Morse James Denzil, Cortinez Luis Ignacio, Anderson Brian Joseph
Department of Anaesthesiology, University of Auckland, Park Road, Auckland 1023, New Zealand.
División Anestesiología, Escuela de Medicina, Pontificia Universidad Católica de Chile, Santiago 8331150, Chile.
J Clin Med. 2023 Feb 18;12(4):1642. doi: 10.3390/jcm12041642.
The intravenous induction or loading dose in children is commonly prescribed per kilogram. That dose recognizes the linear relationship between volume of distribution and total body weight. Total body weight comprises both fat and fat-free mass. Fat mass influences the volume of distribution and the use of total body weight fails to recognize the impact of fat mass on pharmacokinetics in children. Size metrics alternative to total body mass (e.g., fat-free and normal fat mass, ideal body weight and lean body weight) have been proposed to scale pharmacokinetic parameters (clearance, volume of distribution) for size. Clearance is the key parameter used to calculate infusion rates or maintenance dosing at steady state. Dosing schedules recognize the curvilinear relationship, described using allometric theory, between clearance and size. Fat mass also has an indirect influence on clearance through both metabolic and renal function that is independent of its effects due to increased body mass. Fat-free mass, lean body mass and ideal body mass are not drug specific and fail to recognize the variable impact of fat mass contributing to body composition in children, both lean and obese. Normal fat mass, used in conjunction with allometry, may prove a useful size metric but computation by clinicians for the individual child is not facile. Dosing is further complicated by the need for multicompartment models to describe intravenous drug pharmacokinetics and the concentration effect relationship, both beneficial and adverse, is often poorly understood. Obesity is also associated with other morbidity that may also influence pharmacokinetics. Dose is best determined using pharmacokinetic-pharmacodynamic (PKPD) models that account for these varied factors. These models, along with covariates (age, weight, body composition), can be incorporated into programmable target-controlled infusion pumps. The use of target-controlled infusion pumps, assuming practitioners have a sound understanding of the PKPD within programs, provide the best available guide to intravenous dose in obese children.

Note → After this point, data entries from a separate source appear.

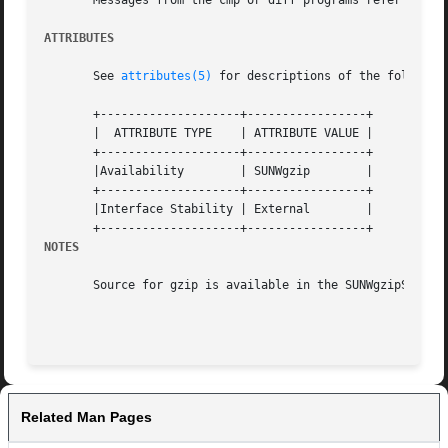
       Messages from the cmp or diff programs refer to tem
ATTRIBUTES
       See 
attributes(5)
 for descriptions of the following
       +--------------------+-----------------+

       |  ATTRIBUTE TYPE    | ATTRIBUTE VALUE |

       +--------------------+-----------------+

       |Availability	    | SUNWgzip	      |

       +--------------------+-----------------+

       |Interface Stability | External	      |

NOTES
       Source for gzip is available in the SUNWgzipS packa
Related Man Pages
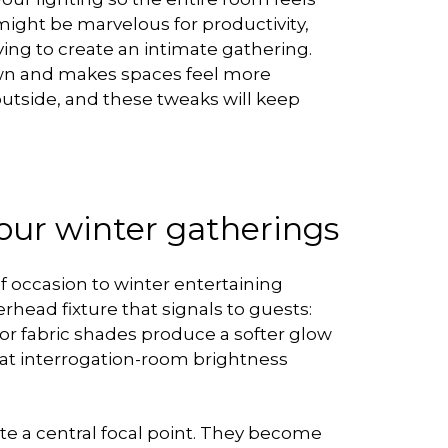
might be marvelous for productivity,
ying to create an intimate gathering.
own and makes spaces feel more
outside, and these tweaks will keep
your winter gatherings
 occasion to winter entertaining
head fixture that signals to guests:
or fabric shades produce a softer glow
that interrogation-room brightness
ate a central focal point. They become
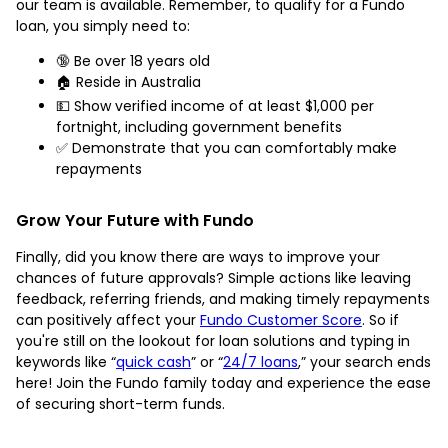
our team is available. Remember, to qualify for a Fundo
loan, you simply need to:
🔞 Be over 18 years old
🏠 Reside in Australia
💵 Show verified income of at least $1,000 per
fortnight, including government benefits
✅ Demonstrate that you can comfortably make
repayments
Grow Your Future with Fundo
Finally, did you know there are ways to improve your
chances of future approvals? Simple actions like leaving
feedback, referring friends, and making timely repayments
can positively affect your
Fundo Customer Score
. So if
you're still on the lookout for loan solutions and typing in
keywords like “
quick cash
” or “
24/7 loans
,” your search ends
here! Join the Fundo family today and experience the ease
of securing short-term funds.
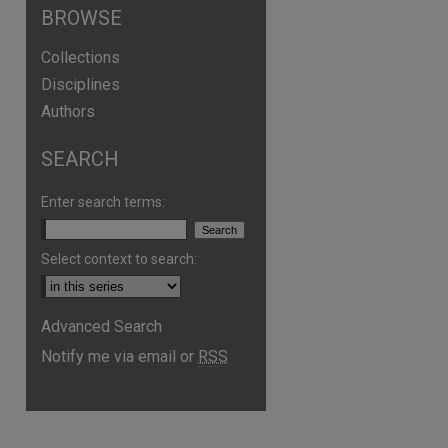
BROWSE
Collections
Disciplines
Authors
SEARCH
Enter search terms:
Select context to search:
Advanced Search
Notify me via email or
RSS
are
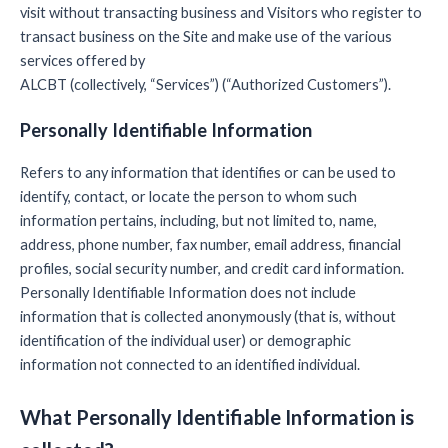
visit without transacting business and Visitors who register to
transact business on the Site and make use of the various
services offered by
ALCBT (collectively, “Services”) (“Authorized Customers”).
Personally Identifiable Information
Refers to any information that identifies or can be used to
identify, contact, or locate the person to whom such
information pertains, including, but not limited to, name,
address, phone number, fax number, email address, financial
profiles, social security number, and credit card information.
Personally Identifiable Information does not include
information that is collected anonymously (that is, without
identification of the individual user) or demographic
information not connected to an identified individual.
What Personally Identifiable Information is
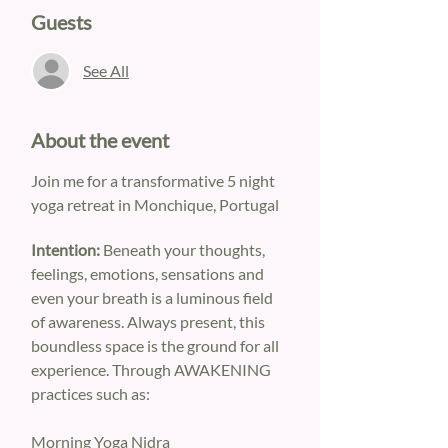
Guests
See All
About the event
Join me for a transformative 5 night 
yoga retreat in Monchique, Portugal
Intention: 
Beneath your thoughts, 
feelings, emotions, sensations and 
even your breath is a luminous field 
of awareness. Always present, this 
boundless space is the ground for all 
experience. Through AWAKENING 
practices such as:
Morning Yoga Nidra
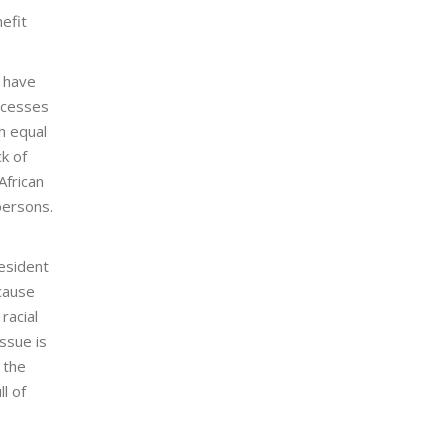
efit
s have
ccesses
h equal
k of
African
persons.
.
resident
ecause
racial
ssue is
 the
l of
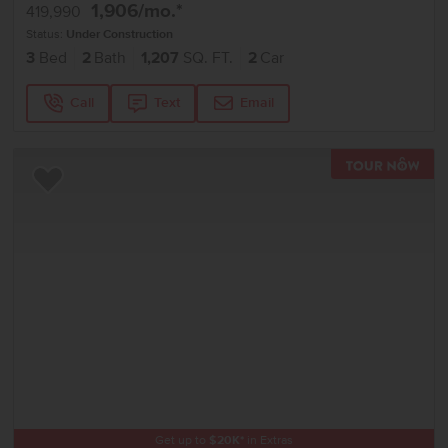
1,906
/mo.*
419,990
Status:
Under Construction
3
Bed
2
Bath
1,207
SQ. FT.
2
Car
Call
Text
Email
TOU
Add to Favorites
Get up to
$
20K
*
in Extras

儿童静脉诱导剂量或负荷剂量通常按每千克体重来开具。该剂量考虑到了分布容积与总体重之间的线性关系。总体重包括脂肪和去脂体重。脂肪量会影响分布容积,而使用总体重来计算剂量未能认识到脂肪量对儿童药代动力学的影响。已有人提出用替代总体重的尺寸指标(如去脂体重和正常脂肪量、理想体重和瘦体重)来根据尺寸调整药代动力学参数(清除率、分布容积)。清除率是用于计算输注速率或稳态维持剂量的关键参数。给药方案考虑到了清除率与尺寸之间的曲线关系,这种关系可用异速生长理论来描述。脂肪量还通过代谢和肾功能对清除率产生间接影响,这种影响独立于其因体重增加而产生的作用。去脂体重、瘦体重和理想体重并非药物特异性指标,未能认识到脂肪量对儿童(包括瘦儿童和肥胖儿童)身体组成的不同影响。正常脂肪量与异速生长理论结合使用,可能是一个有用的尺寸指标,但临床医生为个体儿童进行计算并不容易。由于需要多室模型来描述静脉药物的药代动力学,且浓度效应关系(包括有益和有害关系)往往难以理解,给药变得更加复杂。肥胖还与其他可能影响药代动力学的疾病相关。最好使用考虑了这些不同因素的药代动力学 - 药效学(PKPD)模型来确定剂量。这些模型以及协变量(年龄、体重、身体组成)可纳入可编程的靶控输注泵中。假设从业者对程序中的PKPD有充分理解,使用靶控输注泵可为肥胖儿童的静脉给药提供最佳指导。